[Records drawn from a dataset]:
^^^^^^^^^^^^^^^^

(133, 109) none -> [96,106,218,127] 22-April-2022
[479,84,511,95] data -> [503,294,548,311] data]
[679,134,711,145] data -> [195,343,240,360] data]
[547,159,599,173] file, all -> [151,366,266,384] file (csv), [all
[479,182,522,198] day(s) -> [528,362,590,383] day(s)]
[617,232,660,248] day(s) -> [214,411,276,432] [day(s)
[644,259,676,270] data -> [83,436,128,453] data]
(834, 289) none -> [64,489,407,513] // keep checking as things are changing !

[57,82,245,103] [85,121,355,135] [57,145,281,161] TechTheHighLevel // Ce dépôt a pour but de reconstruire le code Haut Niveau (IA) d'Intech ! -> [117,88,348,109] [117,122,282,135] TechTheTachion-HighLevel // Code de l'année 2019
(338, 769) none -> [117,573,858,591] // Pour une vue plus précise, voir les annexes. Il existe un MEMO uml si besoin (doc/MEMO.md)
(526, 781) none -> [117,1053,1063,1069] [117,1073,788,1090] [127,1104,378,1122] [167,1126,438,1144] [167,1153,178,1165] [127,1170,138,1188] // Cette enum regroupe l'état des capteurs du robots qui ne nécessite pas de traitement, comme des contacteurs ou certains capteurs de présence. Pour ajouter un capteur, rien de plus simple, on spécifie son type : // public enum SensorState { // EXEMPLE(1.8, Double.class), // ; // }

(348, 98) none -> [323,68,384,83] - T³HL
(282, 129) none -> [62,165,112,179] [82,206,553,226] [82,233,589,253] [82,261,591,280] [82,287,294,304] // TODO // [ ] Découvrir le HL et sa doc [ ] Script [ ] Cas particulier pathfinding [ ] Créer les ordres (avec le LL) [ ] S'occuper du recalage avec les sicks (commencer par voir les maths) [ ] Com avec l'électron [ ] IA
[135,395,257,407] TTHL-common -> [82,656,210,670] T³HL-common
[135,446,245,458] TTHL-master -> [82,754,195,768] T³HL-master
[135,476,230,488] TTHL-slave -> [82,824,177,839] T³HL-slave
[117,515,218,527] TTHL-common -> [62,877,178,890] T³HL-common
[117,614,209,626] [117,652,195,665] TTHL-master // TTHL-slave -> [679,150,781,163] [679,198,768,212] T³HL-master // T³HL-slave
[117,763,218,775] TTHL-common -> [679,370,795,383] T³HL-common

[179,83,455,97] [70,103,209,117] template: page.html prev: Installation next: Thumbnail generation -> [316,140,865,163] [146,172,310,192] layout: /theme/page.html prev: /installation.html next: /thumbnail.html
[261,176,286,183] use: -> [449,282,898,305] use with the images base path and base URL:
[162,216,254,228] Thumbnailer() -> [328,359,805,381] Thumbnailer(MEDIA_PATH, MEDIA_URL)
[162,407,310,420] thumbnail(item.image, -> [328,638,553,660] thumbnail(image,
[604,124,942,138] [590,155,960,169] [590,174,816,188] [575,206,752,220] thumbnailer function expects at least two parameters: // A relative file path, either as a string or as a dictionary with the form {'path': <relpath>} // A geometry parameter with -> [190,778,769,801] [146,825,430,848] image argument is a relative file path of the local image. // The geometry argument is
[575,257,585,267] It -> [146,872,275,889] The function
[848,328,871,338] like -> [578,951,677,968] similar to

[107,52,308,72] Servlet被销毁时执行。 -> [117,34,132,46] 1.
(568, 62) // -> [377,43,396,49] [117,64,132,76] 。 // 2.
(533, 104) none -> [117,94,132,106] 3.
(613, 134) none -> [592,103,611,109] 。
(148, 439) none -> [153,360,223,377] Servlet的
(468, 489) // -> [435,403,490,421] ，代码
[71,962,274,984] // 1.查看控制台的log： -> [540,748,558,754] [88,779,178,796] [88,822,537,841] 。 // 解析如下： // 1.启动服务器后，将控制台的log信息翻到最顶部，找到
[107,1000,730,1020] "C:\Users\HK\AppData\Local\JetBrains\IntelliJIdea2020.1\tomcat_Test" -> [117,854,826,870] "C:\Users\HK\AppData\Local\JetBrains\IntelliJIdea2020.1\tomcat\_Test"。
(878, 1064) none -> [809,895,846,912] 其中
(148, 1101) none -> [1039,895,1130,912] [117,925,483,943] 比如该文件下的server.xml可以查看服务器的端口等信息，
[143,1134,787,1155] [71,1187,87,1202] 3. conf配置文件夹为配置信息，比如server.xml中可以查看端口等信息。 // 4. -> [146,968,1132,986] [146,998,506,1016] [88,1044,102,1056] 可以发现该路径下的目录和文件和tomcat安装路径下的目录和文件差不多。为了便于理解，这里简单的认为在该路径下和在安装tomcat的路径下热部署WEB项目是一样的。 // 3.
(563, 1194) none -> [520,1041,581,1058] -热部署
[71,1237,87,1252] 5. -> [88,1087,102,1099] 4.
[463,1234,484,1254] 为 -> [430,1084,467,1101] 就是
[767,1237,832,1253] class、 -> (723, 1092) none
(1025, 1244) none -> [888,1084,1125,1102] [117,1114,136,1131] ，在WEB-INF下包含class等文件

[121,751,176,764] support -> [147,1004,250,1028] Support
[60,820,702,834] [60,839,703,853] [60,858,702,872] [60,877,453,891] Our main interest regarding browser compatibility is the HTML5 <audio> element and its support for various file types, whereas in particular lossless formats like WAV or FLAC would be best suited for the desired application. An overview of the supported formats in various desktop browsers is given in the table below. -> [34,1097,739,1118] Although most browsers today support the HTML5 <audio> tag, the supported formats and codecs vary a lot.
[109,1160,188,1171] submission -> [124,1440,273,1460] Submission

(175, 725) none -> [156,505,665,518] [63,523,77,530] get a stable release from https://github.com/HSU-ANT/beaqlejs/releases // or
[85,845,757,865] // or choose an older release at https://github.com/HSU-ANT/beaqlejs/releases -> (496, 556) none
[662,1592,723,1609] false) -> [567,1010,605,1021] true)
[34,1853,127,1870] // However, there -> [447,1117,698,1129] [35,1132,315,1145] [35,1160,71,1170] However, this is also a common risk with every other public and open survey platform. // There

^^^^^^^^^^^^^^^^

[Activity]:
Every line above with the string "releases" in it should be copied into the answer.

[Exercise answer]:
(175, 725) none -> [156,505,665,518] [63,523,77,530] get a stable release from https://github.com/HSU-ANT/beaqlejs/releases // or
[85,845,757,865] // or choose an older release at https://github.com/HSU-ANT/beaqlejs/releases -> (496, 556) none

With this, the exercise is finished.